1
votes

I'm having trouble trying to visualize writing code for my problem because I'm so used to using pdist.

What I would like to do is to compute all non-absolute distances of a vector. so that my metric is just (x-y), where x and y are two values in my vector.

Typically, I would just do the following: squareform(pdist(X(:,i))

However this would return the EUCLIDEAN distance, not my distance. Is there a way to do this with pdist? Or maybe is there a different method?

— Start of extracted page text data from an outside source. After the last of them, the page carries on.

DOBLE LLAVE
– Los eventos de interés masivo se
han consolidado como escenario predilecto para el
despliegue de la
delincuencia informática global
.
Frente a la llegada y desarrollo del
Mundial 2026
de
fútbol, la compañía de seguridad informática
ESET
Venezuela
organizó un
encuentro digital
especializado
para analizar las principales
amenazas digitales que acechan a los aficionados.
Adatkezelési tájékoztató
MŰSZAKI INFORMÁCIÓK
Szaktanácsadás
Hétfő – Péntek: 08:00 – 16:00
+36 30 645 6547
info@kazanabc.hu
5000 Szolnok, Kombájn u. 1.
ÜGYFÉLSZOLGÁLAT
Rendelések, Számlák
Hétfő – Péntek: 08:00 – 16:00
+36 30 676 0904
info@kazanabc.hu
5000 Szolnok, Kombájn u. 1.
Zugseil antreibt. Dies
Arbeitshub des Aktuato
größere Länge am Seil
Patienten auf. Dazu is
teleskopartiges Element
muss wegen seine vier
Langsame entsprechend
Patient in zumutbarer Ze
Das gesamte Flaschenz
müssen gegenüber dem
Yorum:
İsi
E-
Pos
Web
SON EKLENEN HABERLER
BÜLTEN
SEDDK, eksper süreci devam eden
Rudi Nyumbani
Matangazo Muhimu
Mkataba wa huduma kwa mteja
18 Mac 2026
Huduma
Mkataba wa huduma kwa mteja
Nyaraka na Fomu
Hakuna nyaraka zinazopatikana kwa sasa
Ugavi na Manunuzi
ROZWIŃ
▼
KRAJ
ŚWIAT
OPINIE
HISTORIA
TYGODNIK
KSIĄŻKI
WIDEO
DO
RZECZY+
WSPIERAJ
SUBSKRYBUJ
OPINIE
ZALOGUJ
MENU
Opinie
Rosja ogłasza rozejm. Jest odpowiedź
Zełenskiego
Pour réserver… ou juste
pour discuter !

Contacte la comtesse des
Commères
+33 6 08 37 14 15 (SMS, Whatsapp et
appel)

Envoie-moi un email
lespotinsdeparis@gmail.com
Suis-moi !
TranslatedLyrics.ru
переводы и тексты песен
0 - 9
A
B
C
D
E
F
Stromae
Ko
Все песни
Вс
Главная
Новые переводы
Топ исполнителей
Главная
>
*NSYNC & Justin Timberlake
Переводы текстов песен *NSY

Here's an example of what I'm trying to compute.

For X=[1,2,3;4,5,6;7,8,9]

For the FIRST matrix, the matrix of all differences of the elements in the first column, we should have

D=[(1-1), (1-4), (1-7); (4-1), (4-4), (4-7); (7-1), (7-4), (7-7)]

or

D=[0,-3,-6;3,0,-3;6,3,0]

1
I just fixed the distfun to do what you need. Sorry for the mistake earlier. It needed bsxfun and sum. Tested this time.chappjc
While it's useful to see that you can come up with your own metric, this isn't quite what I wanted..let me try to come up with an example. Thanks a ton for your help though.DaveNine
Also, I apologize for the confusion, I was mixed up on what I really wanted I think.DaveNine
No problem. For you example matrix of X=[1,2,3;4,5,6;7,8,9] giving the matrix D=[0,-3,-6;3,0,-3;6,3,0], I posted the loop to do that. note that you can't do this with pdist since this is not symmetric.chappjc

1 Answers

0
votes

I think you might want to use try "city block" metric of pdist:

pdist(X,'cityblock')

That's close but not quite what you need, so you can define your own distance function and use it as follows,

distfun = @(XI,XJ) sum(bsxfun(@minus,XI,XJ),2); % swap XI,XJ if needed
D = squareform(pdist(X,distfun))

Note that the non-absolute distances metric you want is not symmetric, but pdist only calculates one triangular half of the matrix and squareform forces it to be symmetric. If that's not what you want, try a loop:

>> X = [1 2 3; 4 5 6; 7 8 9];
>> D = zeros(size(X,1),size(X,1));
>> % for i=1:size(X,1), D(:,i)=sum(bsxfun(@minus,X,X(i,:)),2); end % my guess
>> % but to get the desired result, here's the appropriate loop:
>> for i=1:size(X,1), D(:,i) = sum(bsxfun(@minus,X,X(:,i)),1); end
>> disp(D)
     0    -3    -6
     3     0    -3
     6     3     0

EDIT: Solution for OP example data and desired matrix.